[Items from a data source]
:::::

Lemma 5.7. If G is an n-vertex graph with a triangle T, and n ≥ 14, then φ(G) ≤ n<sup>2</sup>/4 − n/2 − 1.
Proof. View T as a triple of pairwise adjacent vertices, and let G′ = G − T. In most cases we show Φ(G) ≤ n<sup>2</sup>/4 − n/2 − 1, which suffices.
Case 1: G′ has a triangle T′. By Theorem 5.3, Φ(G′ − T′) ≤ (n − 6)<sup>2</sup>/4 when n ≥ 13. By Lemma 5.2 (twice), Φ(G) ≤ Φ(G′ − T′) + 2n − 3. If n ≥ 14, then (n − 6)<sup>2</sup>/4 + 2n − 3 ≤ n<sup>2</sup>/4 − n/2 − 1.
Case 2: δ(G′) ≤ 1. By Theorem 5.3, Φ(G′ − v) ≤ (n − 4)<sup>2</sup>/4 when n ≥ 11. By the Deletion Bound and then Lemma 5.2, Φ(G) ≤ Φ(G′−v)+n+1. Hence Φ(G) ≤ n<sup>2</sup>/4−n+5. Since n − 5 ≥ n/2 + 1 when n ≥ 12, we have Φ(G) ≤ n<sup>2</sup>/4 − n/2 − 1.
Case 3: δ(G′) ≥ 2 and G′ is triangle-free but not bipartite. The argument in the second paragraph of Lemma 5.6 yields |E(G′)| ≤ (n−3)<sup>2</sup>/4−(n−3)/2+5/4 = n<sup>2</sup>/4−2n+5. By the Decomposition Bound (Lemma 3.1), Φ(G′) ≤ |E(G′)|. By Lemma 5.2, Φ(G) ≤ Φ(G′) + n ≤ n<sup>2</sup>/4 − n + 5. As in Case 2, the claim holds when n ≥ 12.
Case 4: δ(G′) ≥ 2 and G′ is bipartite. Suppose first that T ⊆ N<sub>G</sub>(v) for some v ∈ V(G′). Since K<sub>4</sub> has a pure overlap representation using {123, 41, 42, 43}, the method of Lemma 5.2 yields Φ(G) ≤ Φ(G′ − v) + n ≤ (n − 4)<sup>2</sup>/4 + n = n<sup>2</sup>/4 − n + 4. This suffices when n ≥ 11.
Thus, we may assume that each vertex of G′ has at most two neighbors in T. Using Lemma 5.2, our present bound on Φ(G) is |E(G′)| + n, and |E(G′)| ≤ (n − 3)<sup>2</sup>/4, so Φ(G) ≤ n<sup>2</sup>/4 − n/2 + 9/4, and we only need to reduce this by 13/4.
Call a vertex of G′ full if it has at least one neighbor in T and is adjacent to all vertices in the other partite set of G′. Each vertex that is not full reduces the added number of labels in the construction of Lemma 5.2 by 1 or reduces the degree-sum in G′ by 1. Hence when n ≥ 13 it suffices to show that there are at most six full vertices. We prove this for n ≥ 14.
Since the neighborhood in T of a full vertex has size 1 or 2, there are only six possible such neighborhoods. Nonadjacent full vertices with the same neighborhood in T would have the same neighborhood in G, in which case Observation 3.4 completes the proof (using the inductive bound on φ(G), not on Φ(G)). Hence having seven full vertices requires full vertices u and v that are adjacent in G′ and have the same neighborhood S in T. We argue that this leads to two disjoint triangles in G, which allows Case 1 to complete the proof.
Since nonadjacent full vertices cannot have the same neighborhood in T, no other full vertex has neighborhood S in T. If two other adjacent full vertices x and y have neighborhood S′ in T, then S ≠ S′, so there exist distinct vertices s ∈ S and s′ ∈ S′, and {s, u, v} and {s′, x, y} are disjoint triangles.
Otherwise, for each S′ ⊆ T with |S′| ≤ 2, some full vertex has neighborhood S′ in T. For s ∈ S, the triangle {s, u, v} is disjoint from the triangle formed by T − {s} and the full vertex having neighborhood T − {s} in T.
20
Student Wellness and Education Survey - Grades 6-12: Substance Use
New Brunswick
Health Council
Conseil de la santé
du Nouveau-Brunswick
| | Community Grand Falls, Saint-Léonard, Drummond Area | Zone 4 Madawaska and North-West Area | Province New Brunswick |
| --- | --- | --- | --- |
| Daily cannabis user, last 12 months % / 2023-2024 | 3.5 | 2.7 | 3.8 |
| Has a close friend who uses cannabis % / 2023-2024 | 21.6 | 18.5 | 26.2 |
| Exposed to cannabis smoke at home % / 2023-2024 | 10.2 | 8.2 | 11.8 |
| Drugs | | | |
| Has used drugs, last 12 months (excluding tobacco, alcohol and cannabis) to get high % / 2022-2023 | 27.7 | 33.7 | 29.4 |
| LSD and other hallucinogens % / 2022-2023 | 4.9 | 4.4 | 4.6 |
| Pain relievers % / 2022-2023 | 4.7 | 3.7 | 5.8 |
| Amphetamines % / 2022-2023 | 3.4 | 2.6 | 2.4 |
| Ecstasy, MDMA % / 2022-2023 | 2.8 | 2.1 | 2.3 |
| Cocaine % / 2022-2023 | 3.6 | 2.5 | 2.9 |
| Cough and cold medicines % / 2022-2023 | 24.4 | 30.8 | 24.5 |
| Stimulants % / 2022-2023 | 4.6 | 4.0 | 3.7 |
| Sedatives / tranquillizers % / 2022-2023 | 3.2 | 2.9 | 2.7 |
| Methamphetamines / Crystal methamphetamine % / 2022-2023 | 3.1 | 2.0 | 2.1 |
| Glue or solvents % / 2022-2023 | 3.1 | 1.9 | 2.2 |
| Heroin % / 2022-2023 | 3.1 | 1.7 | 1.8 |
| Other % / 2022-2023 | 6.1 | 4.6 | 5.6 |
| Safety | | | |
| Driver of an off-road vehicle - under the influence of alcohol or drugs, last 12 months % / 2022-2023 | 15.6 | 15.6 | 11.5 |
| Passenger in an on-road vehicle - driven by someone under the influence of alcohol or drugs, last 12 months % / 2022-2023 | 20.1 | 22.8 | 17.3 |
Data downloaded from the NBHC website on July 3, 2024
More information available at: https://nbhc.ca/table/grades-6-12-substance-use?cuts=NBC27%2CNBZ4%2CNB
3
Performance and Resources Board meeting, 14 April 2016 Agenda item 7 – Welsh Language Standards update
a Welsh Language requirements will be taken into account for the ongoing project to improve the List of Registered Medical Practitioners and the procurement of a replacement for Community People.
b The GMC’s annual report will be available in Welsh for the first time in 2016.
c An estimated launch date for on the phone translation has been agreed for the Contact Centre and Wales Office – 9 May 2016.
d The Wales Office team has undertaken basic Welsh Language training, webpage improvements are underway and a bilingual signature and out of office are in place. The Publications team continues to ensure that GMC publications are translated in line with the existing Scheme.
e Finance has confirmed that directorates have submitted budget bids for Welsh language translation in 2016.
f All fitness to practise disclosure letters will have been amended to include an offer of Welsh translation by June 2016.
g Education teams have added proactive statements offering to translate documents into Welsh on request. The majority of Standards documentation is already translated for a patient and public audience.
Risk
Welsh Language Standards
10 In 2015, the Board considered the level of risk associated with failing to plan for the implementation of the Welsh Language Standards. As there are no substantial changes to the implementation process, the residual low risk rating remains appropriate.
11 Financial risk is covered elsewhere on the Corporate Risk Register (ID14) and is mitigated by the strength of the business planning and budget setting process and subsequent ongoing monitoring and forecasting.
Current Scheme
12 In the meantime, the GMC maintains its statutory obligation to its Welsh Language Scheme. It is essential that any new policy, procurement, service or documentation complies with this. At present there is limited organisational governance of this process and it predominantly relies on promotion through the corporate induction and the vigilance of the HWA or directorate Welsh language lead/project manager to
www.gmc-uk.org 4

:::::

## What the task requires
Your task is to repeat the entries exactly.

## Solution
Lemma 5.7. If G is an n-vertex graph with a triangle T, and n ≥ 14, then φ(G) ≤ n<sup>2</sup>/4 − n/2 − 1.
Proof. View T as a triple of pairwise adjacent vertices, and let G′ = G − T. In most cases we show Φ(G) ≤ n<sup>2</sup>/4 − n/2 − 1, which suffices.
Case 1: G′ has a triangle T′. By Theorem 5.3, Φ(G′ − T′) ≤ (n − 6)<sup>2</sup>/4 when n ≥ 13. By Lemma 5.2 (twice), Φ(G) ≤ Φ(G′ − T′) + 2n − 3. If n ≥ 14, then (n − 6)<sup>2</sup>/4 + 2n − 3 ≤ n<sup>2</sup>/4 − n/2 − 1.
Case 2: δ(G′) ≤ 1. By Theorem 5.3, Φ(G′ − v) ≤ (n − 4)<sup>2</sup>/4 when n ≥ 11. By the Deletion Bound and then Lemma 5.2, Φ(G) ≤ Φ(G′−v)+n+1. Hence Φ(G) ≤ n<sup>2</sup>/4−n+5. Since n − 5 ≥ n/2 + 1 when n ≥ 12, we have Φ(G) ≤ n<sup>2</sup>/4 − n/2 − 1.
Case 3: δ(G′) ≥ 2 and G′ is triangle-free but not bipartite. The argument in the second paragraph of Lemma 5.6 yields |E(G′)| ≤ (n−3)<sup>2</sup>/4−(n−3)/2+5/4 = n<sup>2</sup>/4−2n+5. By the Decomposition Bound (Lemma 3.1), Φ(G′) ≤ |E(G′)|. By Lemma 5.2, Φ(G) ≤ Φ(G′) + n ≤ n<sup>2</sup>/4 − n + 5. As in Case 2, the claim holds when n ≥ 12.
Case 4: δ(G′) ≥ 2 and G′ is bipartite. Suppose first that T ⊆ N<sub>G</sub>(v) for some v ∈ V(G′). Since K<sub>4</sub> has a pure overlap representation using {123, 41, 42, 43}, the method of Lemma 5.2 yields Φ(G) ≤ Φ(G′ − v) + n ≤ (n − 4)<sup>2</sup>/4 + n = n<sup>2</sup>/4 − n + 4. This suffices when n ≥ 11.
Thus, we may assume that each vertex of G′ has at most two neighbors in T. Using Lemma 5.2, our present bound on Φ(G) is |E(G′)| + n, and |E(G′)| ≤ (n − 3)<sup>2</sup>/4, so Φ(G) ≤ n<sup>2</sup>/4 − n/2 + 9/4, and we only need to reduce this by 13/4.
Call a vertex of G′ full if it has at least one neighbor in T and is adjacent to all vertices in the other partite set of G′. Each vertex that is not full reduces the added number of labels in the construction of Lemma 5.2 by 1 or reduces the degree-sum in G′ by 1. Hence when n ≥ 13 it suffices to show that there are at most six full vertices. We prove this for n ≥ 14.
Since the neighborhood in T of a full vertex has size 1 or 2, there are only six possible such neighborhoods. Nonadjacent full vertices with the same neighborhood in T would have the same neighborhood in G, in which case Observation 3.4 completes the proof (using the inductive bound on φ(G), not on Φ(G)). Hence having seven full vertices requires full vertices u and v that are adjacent in G′ and have the same neighborhood S in T. We argue that this leads to two disjoint triangles in G, which allows Case 1 to complete the proof.
Since nonadjacent full vertices cannot have the same neighborhood in T, no other full vertex has neighborhood S in T. If two other adjacent full vertices x and y have neighborhood S′ in T, then S ≠ S′, so there exist distinct vertices s ∈ S and s′ ∈ S′, and {s, u, v} and {s′, x, y} are disjoint triangles.
Otherwise, for each S′ ⊆ T with |S′| ≤ 2, some full vertex has neighborhood S′ in T. For s ∈ S, the triangle {s, u, v} is disjoint from the triangle formed by T − {s} and the full vertex having neighborhood T − {s} in T.
20
Student Wellness and Education Survey - Grades 6-12: Substance Use
New Brunswick
Health Council
Conseil de la santé
du Nouveau-Brunswick
| | Community Grand Falls, Saint-Léonard, Drummond Area | Zone 4 Madawaska and North-West Area | Province New Brunswick |
| --- | --- | --- | --- |
| Daily cannabis user, last 12 months % / 2023-2024 | 3.5 | 2.7 | 3.8 |
| Has a close friend who uses cannabis % / 2023-2024 | 21.6 | 18.5 | 26.2 |
| Exposed to cannabis smoke at home % / 2023-2024 | 10.2 | 8.2 | 11.8 |
| Drugs | | | |
| Has used drugs, last 12 months (excluding tobacco, alcohol and cannabis) to get high % / 2022-2023 | 27.7 | 33.7 | 29.4 |
| LSD and other hallucinogens % / 2022-2023 | 4.9 | 4.4 | 4.6 |
| Pain relievers % / 2022-2023 | 4.7 | 3.7 | 5.8 |
| Amphetamines % / 2022-2023 | 3.4 | 2.6 | 2.4 |
| Ecstasy, MDMA % / 2022-2023 | 2.8 | 2.1 | 2.3 |
| Cocaine % / 2022-2023 | 3.6 | 2.5 | 2.9 |
| Cough and cold medicines % / 2022-2023 | 24.4 | 30.8 | 24.5 |
| Stimulants % / 2022-2023 | 4.6 | 4.0 | 3.7 |
| Sedatives / tranquillizers % / 2022-2023 | 3.2 | 2.9 | 2.7 |
| Methamphetamines / Crystal methamphetamine % / 2022-2023 | 3.1 | 2.0 | 2.1 |
| Glue or solvents % / 2022-2023 | 3.1 | 1.9 | 2.2 |
| Heroin % / 2022-2023 | 3.1 | 1.7 | 1.8 |
| Other % / 2022-2023 | 6.1 | 4.6 | 5.6 |
| Safety | | | |
| Driver of an off-road vehicle - under the influence of alcohol or drugs, last 12 months % / 2022-2023 | 15.6 | 15.6 | 11.5 |
| Passenger in an on-road vehicle - driven by someone under the influence of alcohol or drugs, last 12 months % / 2022-2023 | 20.1 | 22.8 | 17.3 |
Data downloaded from the NBHC website on July 3, 2024
More information available at: https://nbhc.ca/table/grades-6-12-substance-use?cuts=NBC27%2CNBZ4%2CNB
3
Performance and Resources Board meeting, 14 April 2016 Agenda item 7 – Welsh Language Standards update
a Welsh Language requirements will be taken into account for the ongoing project to improve the List of Registered Medical Practitioners and the procurement of a replacement for Community People.
b The GMC’s annual report will be available in Welsh for the first time in 2016.
c An estimated launch date for on the phone translation has been agreed for the Contact Centre and Wales Office – 9 May 2016.
d The Wales Office team has undertaken basic Welsh Language training, webpage improvements are underway and a bilingual signature and out of office are in place. The Publications team continues to ensure that GMC publications are translated in line with the existing Scheme.
e Finance has confirmed that directorates have submitted budget bids for Welsh language translation in 2016.
f All fitness to practise disclosure letters will have been amended to include an offer of Welsh translation by June 2016.
g Education teams have added proactive statements offering to translate documents into Welsh on request. The majority of Standards documentation is already translated for a patient and public audience.
Risk
Welsh Language Standards
10 In 2015, the Board considered the level of risk associated with failing to plan for the implementation of the Welsh Language Standards. As there are no substantial changes to the implementation process, the residual low risk rating remains appropriate.
11 Financial risk is covered elsewhere on the Corporate Risk Register (ID14) and is mitigated by the strength of the business planning and budget setting process and subsequent ongoing monitoring and forecasting.
Current Scheme
12 In the meantime, the GMC maintains its statutory obligation to its Welsh Language Scheme. It is essential that any new policy, procurement, service or documentation complies with this. At present there is limited organisational governance of this process and it predominantly relies on promotion through the corporate induction and the vigilance of the HWA or directorate Welsh language lead/project manager to
www.gmc-uk.org 4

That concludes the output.